Next on the album is Silouans Song, an especially moving piece for string orchestra and another I had the great fortune of hearing during the same concert. The piece is dedicated to Archimandrite Sophrony, a disciple of Staretz Silouan (1866-1938), who led a monastic life in the Russian Monastery of St. Panteleimon on Mount Athos starting in 1892. Staretz is a title given to a monk “whose God-given wisdom and insight enable him to serve as a spiritual guide for others.” And what better way to express such a life than through his musical equivalent? The melodies are drawn directly from Silouan’s psalmnodic writings, and their basis in the written word engenders a sacred sort of engagement with the listener. As one of Pärt’s most unflinching statements of faith, Silouans Song rings true as a profession of the spiritual life.

* [Items from a dataset]
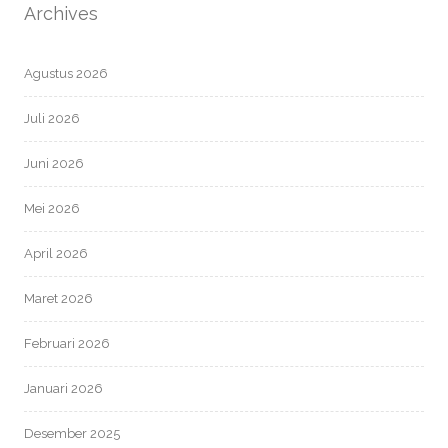
Archives
Agustus 2026
Juli 2026
Juni 2026
Mei 2026
April 2026
Maret 2026
Februari 2026
Januari 2026
Desember 2025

* [Questions on the material]
1. In the passage on Silouans Song, why does the music engage the listener in a sacred way? Answer in one to three sentences.
2. Do these statements agree with the passage on Silouans Song? Answer yes or no for each, and quote the words from the passage that decide it.
(a) The piece is dedicated to Staretz Silouan himself.
(b) Silouans Song is written for string orchestra.
(c) The writer heard the piece performed at a concert.
3. Carry on the passage on Silouans Song from the point where it stops.

* [Answers to the tasks]
1. The melodies come directly from Silouan's psalmnodic writings. The passage says that "their basis in the written word engenders a sacred sort of engagement with the listener."

2.
(a) No: "The piece is dedicated to Archimandrite Sophrony, a disciple of Staretz Silouan"
(b) Yes: "an especially moving piece for string orchestra"
(c) Yes: "another I had the great fortune of hearing during the same concert"

3.
And then there is the Magnificat, an achievement that is beyond words precisely because words are its alpha and omega. The depth of Pärt’s pacing and his attention to breath and pause all forge a most distinct path toward a consciousness in which one need no longer carry the burden of self-aggrandizement. There is a stunning climax in which the tenor rises above the rest at the end of the line “Suscepit Israel puerum suum” (He hath received Israel his servant). During the choir’s performance of this piece, Kaljuste lifted his trembling hand to draw that very note forth with even greater urgency. It is an image I always carry with me when listening to it.
Closing out this vibrant album is the Berliner Messe, a profound statement of Pärt’s liturgical persuasion. Originally for SATB soloists and organ, and later (as recorded here) for mixed chorus and strings, it interpolates into the standard mass text two stunning Alleluias and a Veni Sancte Spiritus, the latter being a Pentacostal text that welcomes the redeeming qualities of the Holy Spirit. The axial Credo molds a shape not unlike his earlier Summa, while the final Agnus Dei withers like a flower in slow motion into static resolution.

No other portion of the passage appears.